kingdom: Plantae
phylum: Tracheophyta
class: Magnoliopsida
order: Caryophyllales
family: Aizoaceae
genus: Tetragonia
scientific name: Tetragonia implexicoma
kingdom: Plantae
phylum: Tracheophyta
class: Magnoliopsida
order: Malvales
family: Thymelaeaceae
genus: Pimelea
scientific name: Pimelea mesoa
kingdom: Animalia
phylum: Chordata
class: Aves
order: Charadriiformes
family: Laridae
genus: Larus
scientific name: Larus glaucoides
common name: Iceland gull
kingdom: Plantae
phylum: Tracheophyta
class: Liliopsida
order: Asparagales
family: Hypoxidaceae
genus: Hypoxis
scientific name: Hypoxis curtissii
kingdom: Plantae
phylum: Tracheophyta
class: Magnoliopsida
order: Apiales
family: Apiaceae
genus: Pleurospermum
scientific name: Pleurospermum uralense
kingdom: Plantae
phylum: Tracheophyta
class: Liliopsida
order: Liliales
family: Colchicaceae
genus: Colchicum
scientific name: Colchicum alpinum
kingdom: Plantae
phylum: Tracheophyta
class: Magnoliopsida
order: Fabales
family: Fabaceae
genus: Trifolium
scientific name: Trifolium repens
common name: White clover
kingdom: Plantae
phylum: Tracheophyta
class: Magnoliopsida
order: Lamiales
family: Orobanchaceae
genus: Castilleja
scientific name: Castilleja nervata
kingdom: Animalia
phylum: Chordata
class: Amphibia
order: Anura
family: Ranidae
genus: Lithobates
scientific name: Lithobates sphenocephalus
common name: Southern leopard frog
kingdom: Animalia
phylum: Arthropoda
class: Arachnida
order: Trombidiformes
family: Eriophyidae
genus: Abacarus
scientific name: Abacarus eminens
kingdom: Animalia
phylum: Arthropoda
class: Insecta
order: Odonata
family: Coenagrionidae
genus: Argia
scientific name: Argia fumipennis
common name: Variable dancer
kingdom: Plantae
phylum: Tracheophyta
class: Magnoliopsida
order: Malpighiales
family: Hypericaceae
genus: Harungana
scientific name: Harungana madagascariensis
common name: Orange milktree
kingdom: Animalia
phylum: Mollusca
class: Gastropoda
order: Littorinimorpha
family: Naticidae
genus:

=== WORK TO COMPLETE ===
Update the stretch of lines from the one containing "scientific name: Pleurospermum uralense" through the end of the lines so that "common name" becomes "vernacular name" wherever it appears. Keep everything else unchanged.

=== EXPECTED ANSWER ===
scientific name: Pleurospermum uralense
kingdom: Plantae
phylum: Tracheophyta
class: Liliopsida
order: Liliales
family: Colchicaceae
genus: Colchicum
scientific name: Colchicum alpinum
kingdom: Plantae
phylum: Tracheophyta
class: Magnoliopsida
order: Fabales
family: Fabaceae
genus: Trifolium
scientific name: Trifolium repens
vernacular name: White clover
kingdom: Plantae
phylum: Tracheophyta
class: Magnoliopsida
order: Lamiales
family: Orobanchaceae
genus: Castilleja
scientific name: Castilleja nervata
kingdom: Animalia
phylum: Chordata
class: Amphibia
order: Anura
family: Ranidae
genus: Lithobates
scientific name: Lithobates sphenocephalus
vernacular name: Southern leopard frog
kingdom: Animalia
phylum: Arthropoda
class: Arachnida
order: Trombidiformes
family: Eriophyidae
genus: Abacarus
scientific name: Abacarus eminens
kingdom: Animalia
phylum: Arthropoda
class: Insecta
order: Odonata
family: Coenagrionidae
genus: Argia
scientific name: Argia fumipennis
vernacular name: Variable dancer
kingdom: Plantae
phylum: Tracheophyta
class: Magnoliopsida
order: Malpighiales
family: Hypericaceae
genus: Harungana
scientific name: Harungana madagascariensis
vernacular name: Orange milktree
kingdom: Animalia
phylum: Mollusca
class: Gastropoda
order: Littorinimorpha
family: Naticidae
genus:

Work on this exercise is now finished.